There are probably tens of millions of people contemplating what to do with their PCs once Windows 10 goes end of life and, up until a couple of months ago, I was one of them. I had originally thought about upgrading the CPU on my 7ish year old machine to something that supported Windows 11. This, in turn, would have necessitated a new motherboard. I was estimating about £700 for it. I decided against it, partly because I nearly wrecked the motherboard fitting the heatsink when I built it, but mainly because my usage has evolved. It is to all intents and purposes a file server.
What clinched it for me was discovering that there is now full read / write support for NTFS on Linux. The last time I looked at it (probably more than a decade ago) it was read-only. This allowed me to shuffle multiple copies of data like photos while I did the install (the machine has a couple of M.2 SSDs and a fairly large HDD), and I can still use Grub to boot back into Windows for occasional emergencies.
I was really impressed with the NTFS support: it worked absolutely seamlessly… for a while. But it is a little glitchy over the longer term.

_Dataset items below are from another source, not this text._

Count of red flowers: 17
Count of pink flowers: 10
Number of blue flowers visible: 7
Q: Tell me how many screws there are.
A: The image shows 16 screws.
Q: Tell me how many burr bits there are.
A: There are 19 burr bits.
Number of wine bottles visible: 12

I made a couple of knuckle-headed mistakes like managing to crash the default file manager on Debian (Thunar). It appears to be single-threaded for at least some operations, so trying to close its windows during file copies can have unhappy consequences.

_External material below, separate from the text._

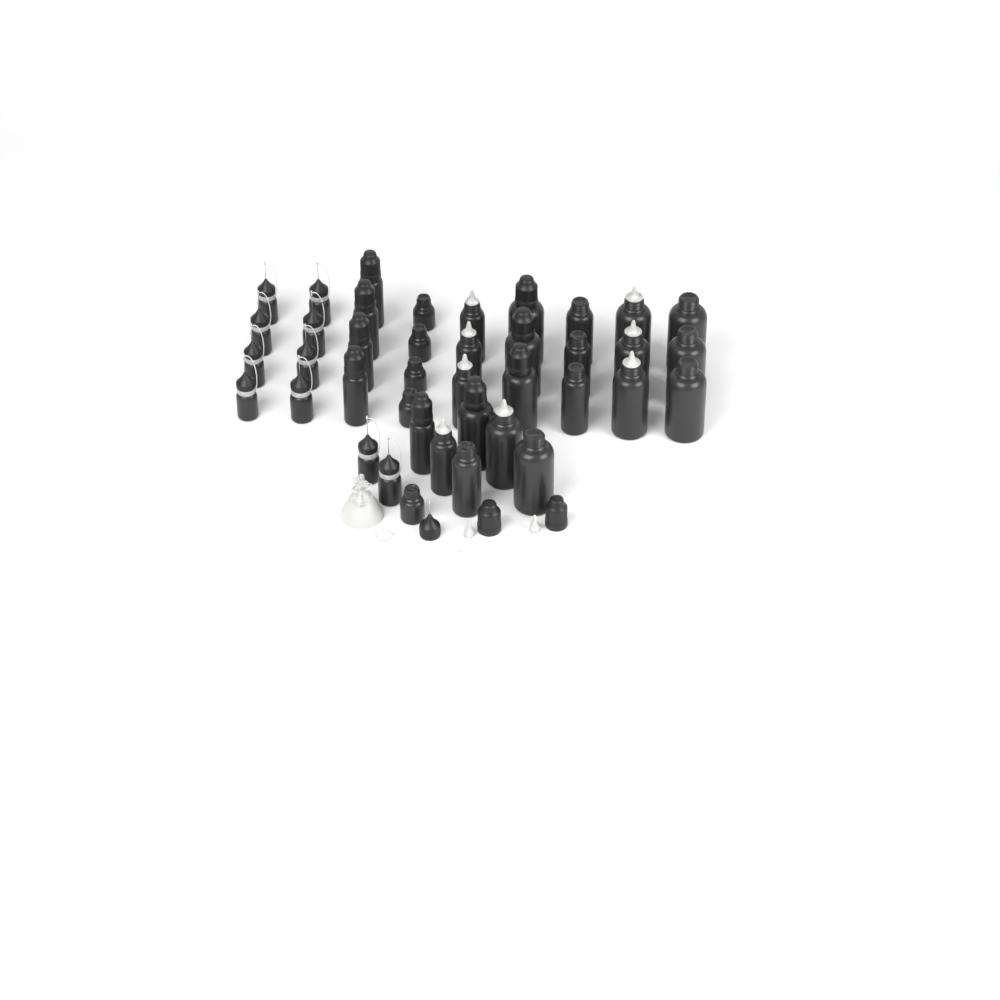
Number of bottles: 40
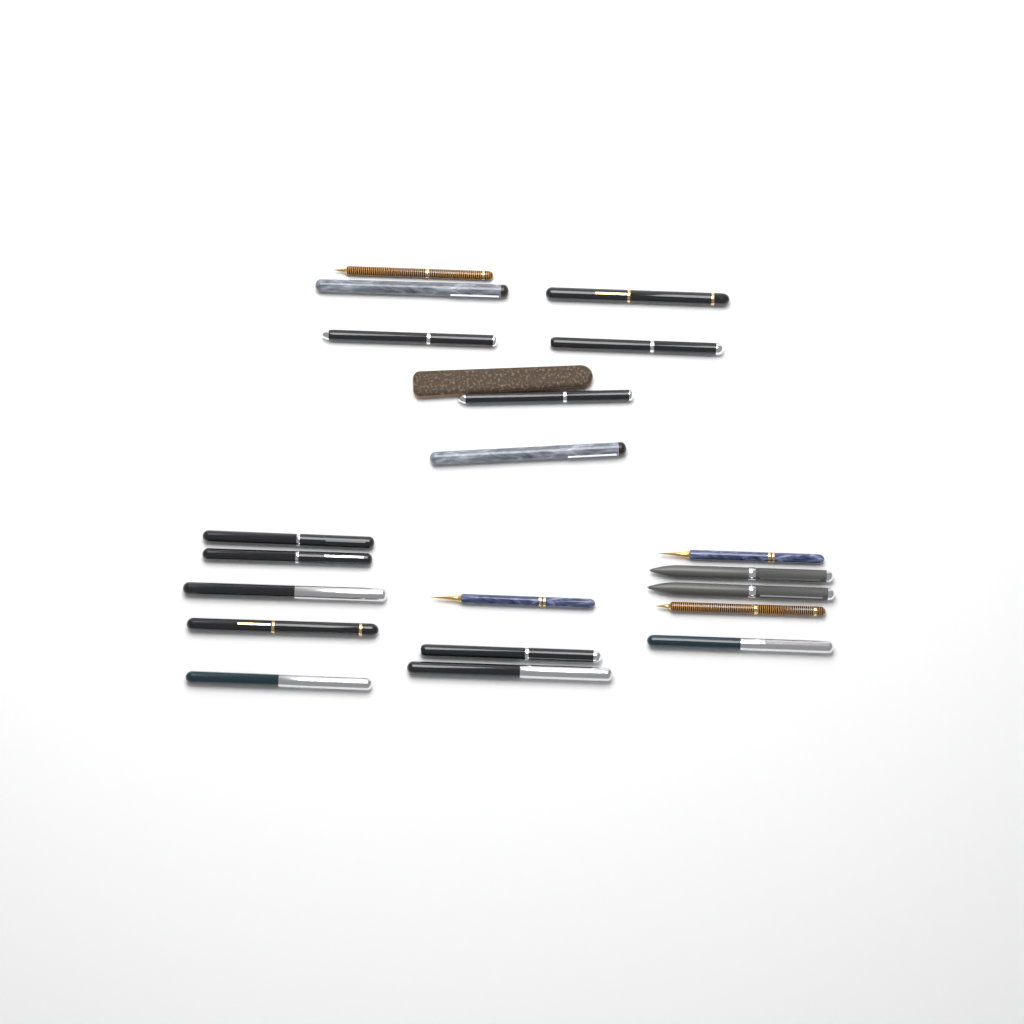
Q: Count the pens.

After a while the volume auto-mount began to fail and then start working again for no apparent reason; then undeletable files started to appear in directories I was using frequently. I reiterate, this is undoubtedly down to me just not paying attention every now and then – but the warning signs were there.
It’s fine to get you over the line – so is read-only, for that matter – but I wouldn’t plan to use it for the long term.